What is required:
Write out the data that follows exactly, keeping every picture out.

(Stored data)
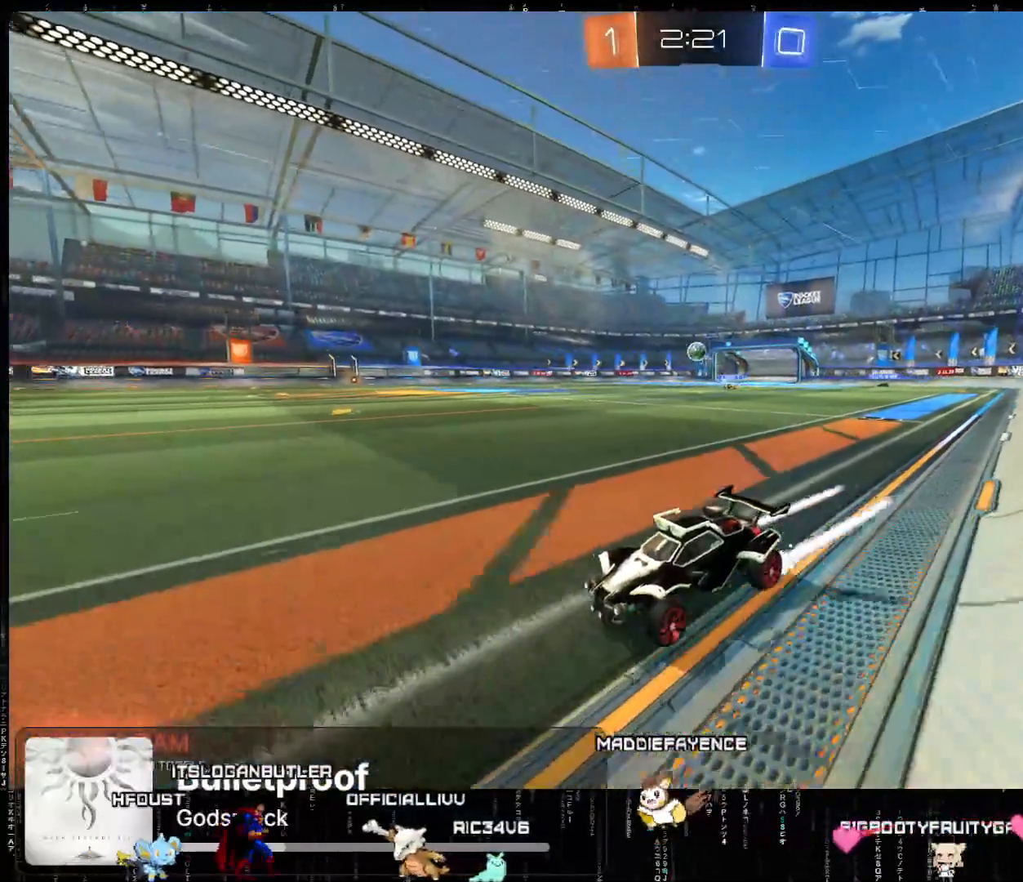
{"buttons": ["R2"], "left_stick": "down-right", "events": [[417, "left_stick", "right"], [483, "left_stick", "down-right"]]}
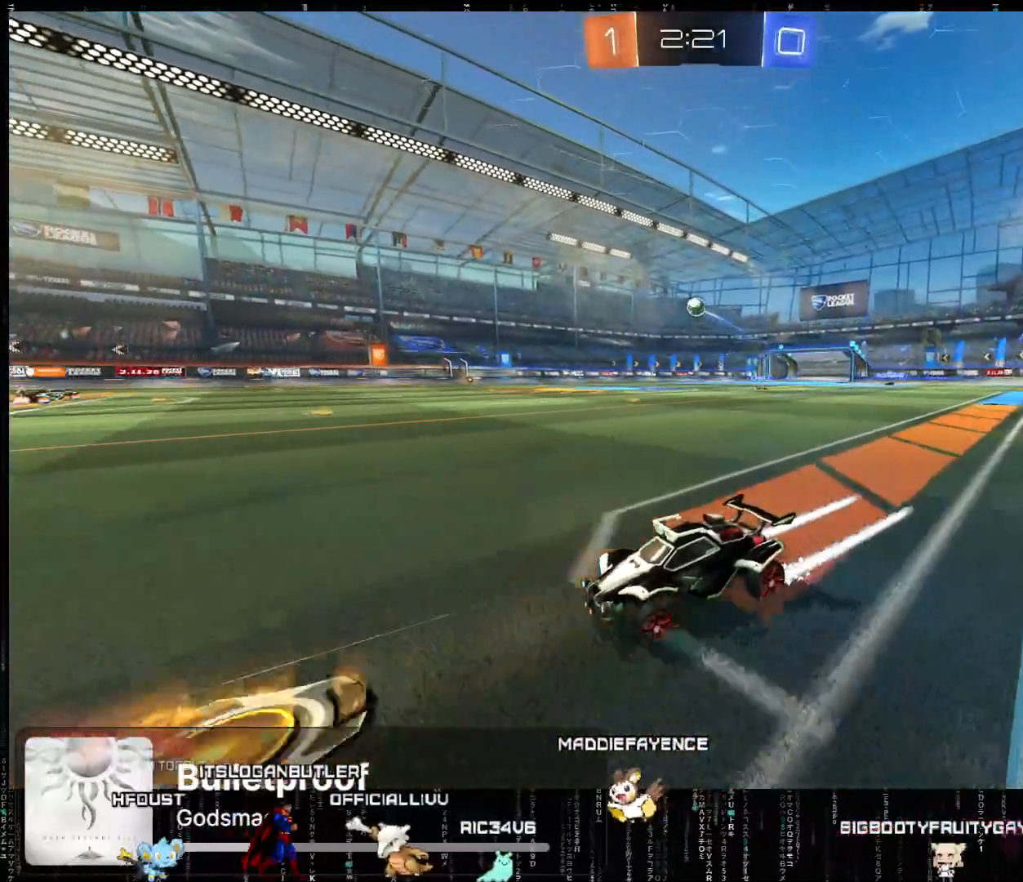
{"buttons": ["R2"], "left_stick": "center", "events": [[450, "left_stick", "center"]]}
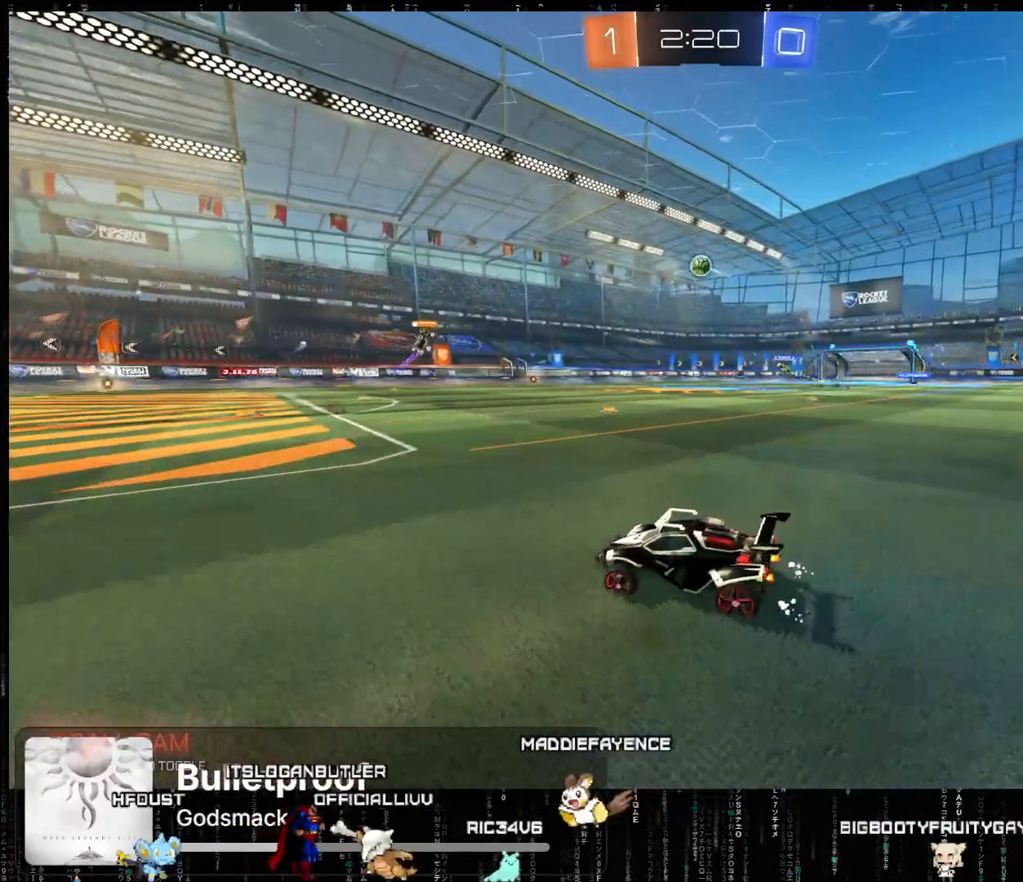
{"buttons": [], "left_stick": "center", "events": [[183, "left_stick", "left"], [283, "left_stick", "center"], [317, "R2", "up"]]}
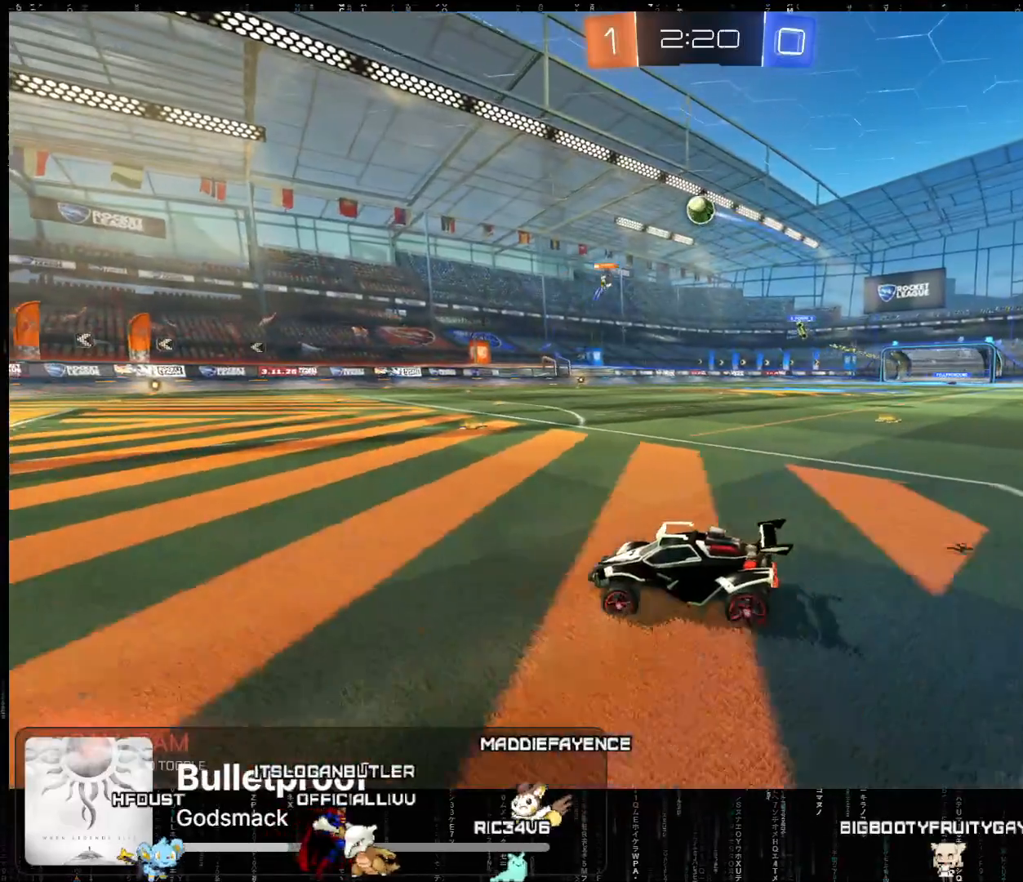
{"buttons": ["A", "X", "R2"], "left_stick": "center", "events": [[100, "left_stick", "down-right"], [167, "X", "down"], [350, "X", "up"], [400, "left_stick", "center"], [417, "R2", "down"], [450, "A", "down"], [483, "X", "down"]]}
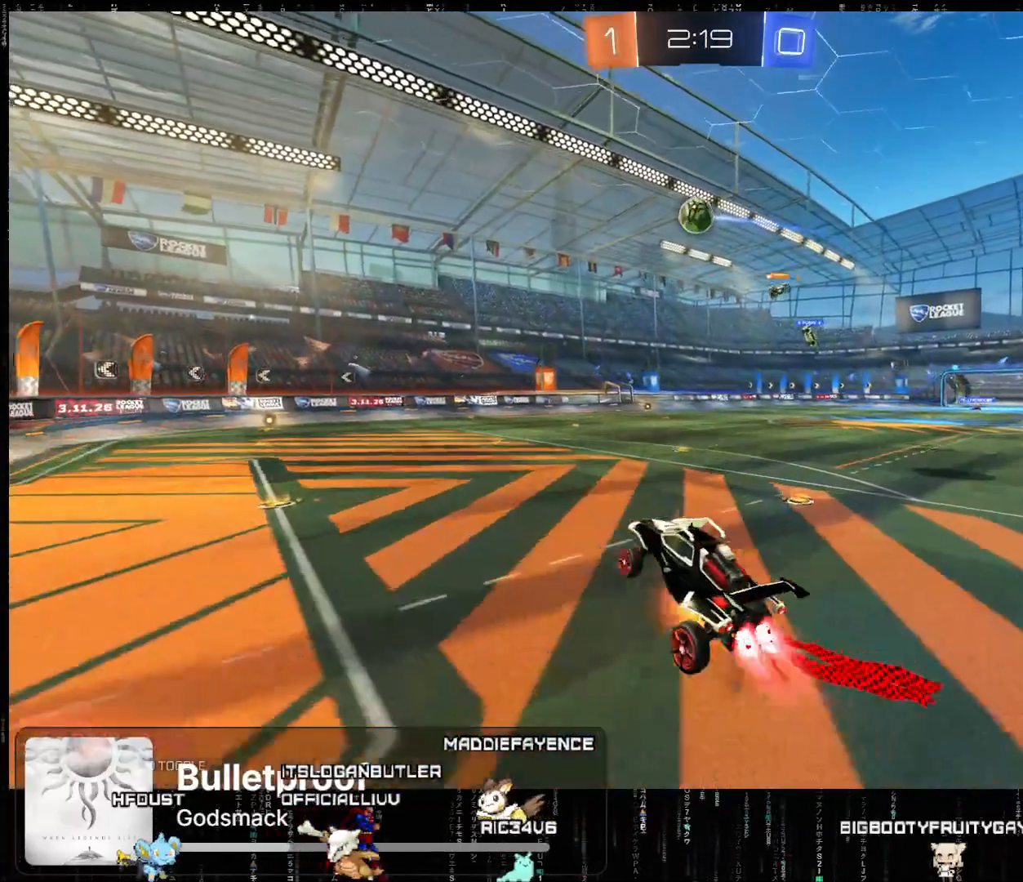
{"buttons": ["R2"], "left_stick": "up", "events": [[100, "X", "up"], [100, "left_stick", "up"], [150, "left_stick", "up-left"], [317, "left_stick", "center"], [433, "A", "up"], [483, "left_stick", "up"]]}
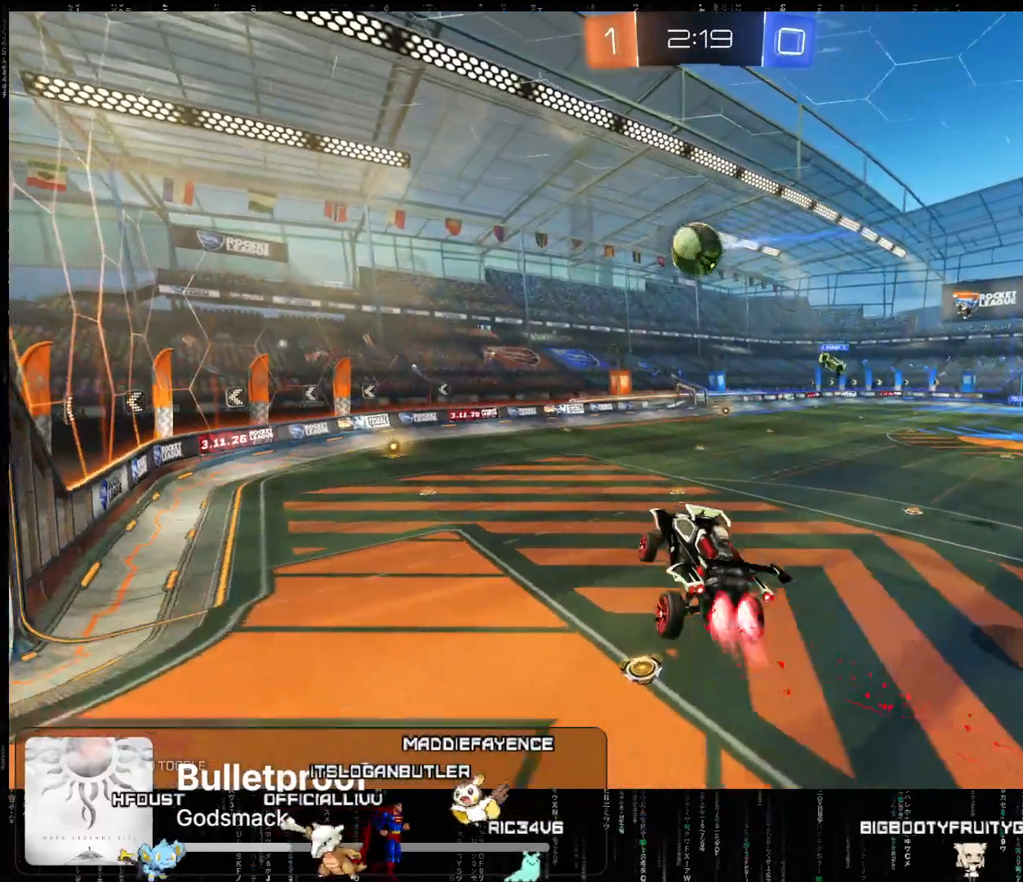
{"buttons": ["A", "L2", "R2"], "left_stick": "right", "events": [[17, "A", "down"], [83, "left_stick", "center"], [183, "left_stick", "right"], [300, "left_stick", "center"], [433, "left_stick", "right"], [500, "L2", "down"]]}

Output of the exercise:
{"buttons": ["R2"], "left_stick": "down-right", "events": [[417, "left_stick", "right"], [483, "left_stick", "down-right"]]}
{"buttons": ["R2"], "left_stick": "center", "events": [[450, "left_stick", "center"]]}
{"buttons": [], "left_stick": "center", "events": [[183, "left_stick", "left"], [283, "left_stick", "center"], [317, "R2", "up"]]}
{"buttons": ["A", "X", "R2"], "left_stick": "center", "events": [[100, "left_stick", "down-right"], [167, "X", "down"], [350, "X", "up"], [400, "left_stick", "center"], [417, "R2", "down"], [450, "A", "down"], [483, "X", "down"]]}
{"buttons": ["R2"], "left_stick": "up", "events": [[100, "X", "up"], [100, "left_stick", "up"], [150, "left_stick", "up-left"], [317, "left_stick", "center"], [433, "A", "up"], [483, "left_stick", "up"]]}
{"buttons": ["A", "L2", "R2"], "left_stick": "right", "events": [[17, "A", "down"], [83, "left_stick", "center"], [183, "left_stick", "right"], [300, "left_stick", "center"], [433, "left_stick", "right"], [500, "L2", "down"]]}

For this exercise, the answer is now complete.